11. The method for preparing nitrile rubber according to any one of claims 1, 2, or 4, characterized in that, The preparation method includes the following steps: Based on 100 parts by weight of butadiene and acrylonitrile, the monomer composition is: 40-50 parts butadiene, 50-60 parts acrylonitrile, 200-250 parts deionized water, and the composite emulsifier includes disproportionated rosin acid soap, C... 10 ~C 13 A compound emulsification system of sodium salt of linear alkylbenzene sulfonic acid and naphthalene sulfonic acid formaldehyde condensate, wherein the amount of compound emulsifier is 3.0–6.5 parts, and the amount of disproportionated rosin acid soap is 1.0–2.7 parts, C 10 ~C 13 The amount of linear alkylbenzene sulfonic acid is 1.6 to 3 parts, and the amount of sodium salt of naphthalene sulfonic acid formaldehyde condensate is 0.4 to 0.8 parts; the initiation system is organic hydrogen peroxide-ferrous salt, and the amount of organic hydrogen peroxide is 0.2 to 0.5 parts; the amount of molecular weight regulator is 0.3 to 0.8 parts; butadiene is added in more than 3 parts; the polymerization temperature is 5 to 12℃; the preferred amount of composite emulsifier is 3.4 to 5.5 parts.

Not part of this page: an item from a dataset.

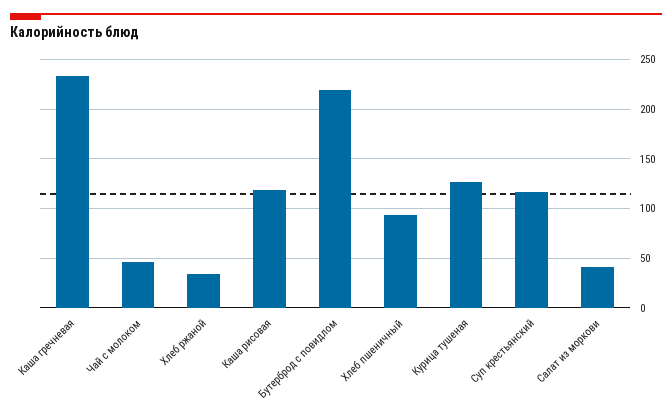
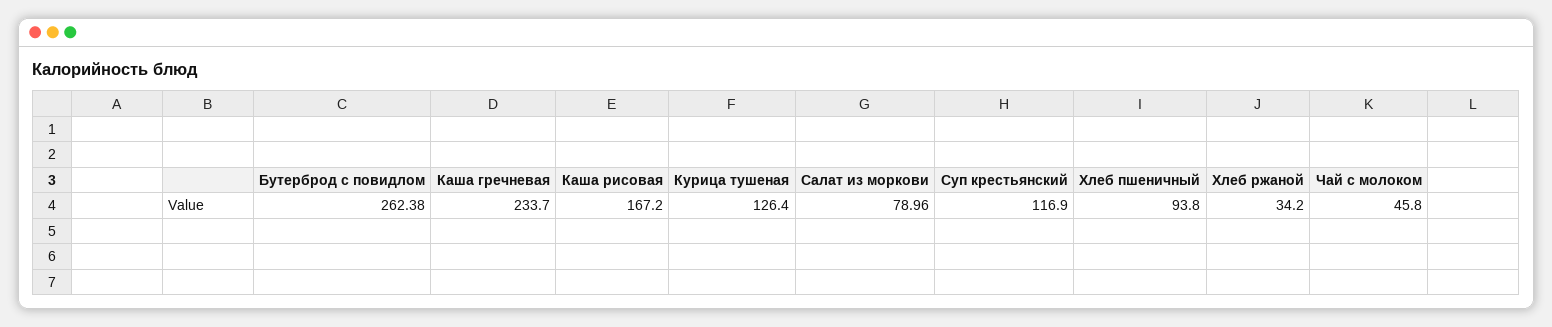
Каша рисовая: 120 -> 167.2
Бутерброд с повидлом: 220 -> 262.38
Салат из моркови: 40 -> 78.96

12. The method for preparing nitrile rubber according to claim 11, characterized in that, The preparation method includes the following steps: After evacuating the polymerization reactor, deionized water, composite emulsifier, reducing agent, electrolyte, chelating agent, some monomers, and molecular weight regulator are added. The temperature is controlled at 5-12℃, and then an initiator is added. When the reaction conversion rate reaches 30-40%, a second butadiene is added; when the reaction conversion rate reaches 55-65%, a third butadiene is added; when the reaction conversion rate reaches 80-85%, a terminator is added, the material is discharged, and after degassing, coagulation, washing, and drying, a nitrile rubber is obtained.

13. The method for preparing nitrile rubber according to claim 11, characterized in that, The C 10 ~C 13 The linear alkylbenzene sulfonic acid is dodecylbenzene sulfonic acid.